Der vierte Raum war interessant.
Er war absolut sauber.
Ein großes französisches Bett stand in der Mitte, perfekt bezogen mit Satinwäsche und eingerahmt von kitschig roten Lampen. Unter der Decke und an einer Wandseite befanden sich große Spiegel. Der Boden war mit hochflorigem, rotem Teppich ausgelegt. In zwei Ecken standen silbergraue Stative mit Scheinwerfern darauf, dazwischen ein weiteres, kleineres Stativ, auf dem eine Fotokamera installiert war.
Alex sah sie sich genauer an.
Es war eine EOS 5D. Hochmodern, sündhaft teuer und in der Lage, neben Fotos auch professionelle Videos aufzuzeichnen.
Die Augenbrauen nachdenklich zusammengezogen, sah Alex sich um. Einen Raum wie diesen erwartete man in einem Bordell, aber doch nicht hier, in dieser siffigen Bude.
Horst Schön wurde immer rätselhafter.
»Wasserstoffperoxid wird unter anderem dazu benutzt, um in der landwirtschaftlichen Mastviehhaltung die Rohrleitungen zu reinigen, durch die das Futter in die Stallungen gelangt.«
Nele Karminter, die ihre Dienstwaffe gerade angelegt und die Jacke auf dem Arm hatte, sah Holger Sälzle an, der in der geöffneten Tür ihres Büros stand.

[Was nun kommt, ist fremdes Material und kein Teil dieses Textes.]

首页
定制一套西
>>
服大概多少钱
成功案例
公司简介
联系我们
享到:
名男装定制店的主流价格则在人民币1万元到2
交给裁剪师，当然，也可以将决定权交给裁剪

»Woher wissen Sie das?«, fragte sie.
»Aus dem Internet. Dann habe ich bei der Vereinigung der Mastviehhalter angerufen, und die haben es bestätigt. Das Zeug wird dort in großen Mengen eingesetzt.«
»Von wem?«
»Kommt darauf an. Viele Landwirte übernehmen die Reinigung selbst, manchmal machen es aber auch Fremdfirmen.«
Neles Gedanken begannen zu rotieren. Holger Sälzle hatte eine glasklare Verbindung gefunden. Sie alle hatten sich gefragt, warum gerade der einsame Maststall als Tatort diente. Und hier war die Antwort. Das konnte nicht bloß ein Zufall sein.

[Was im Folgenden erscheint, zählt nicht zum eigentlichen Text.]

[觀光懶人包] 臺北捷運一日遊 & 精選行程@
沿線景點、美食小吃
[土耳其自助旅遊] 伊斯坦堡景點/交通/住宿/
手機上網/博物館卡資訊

»Okay, danke«, sagte sie und zog ihre Jacke an. »Gute Arbeit. Ich werde sofort rausfahren und mich nochmal gründlich mit dem Besitzer unterhalten.«
Sälzle nickte und wandte sich ab.
Nele traf Anou vor dem Getränkeautomaten, aus dem sie sich gerade eine Flasche Mineralwasser gezogen hatte. Sie nahm ihr die Flasche ab, trank einen großen Schluck und unterrichtete ihre Partnerin von der Planänderung.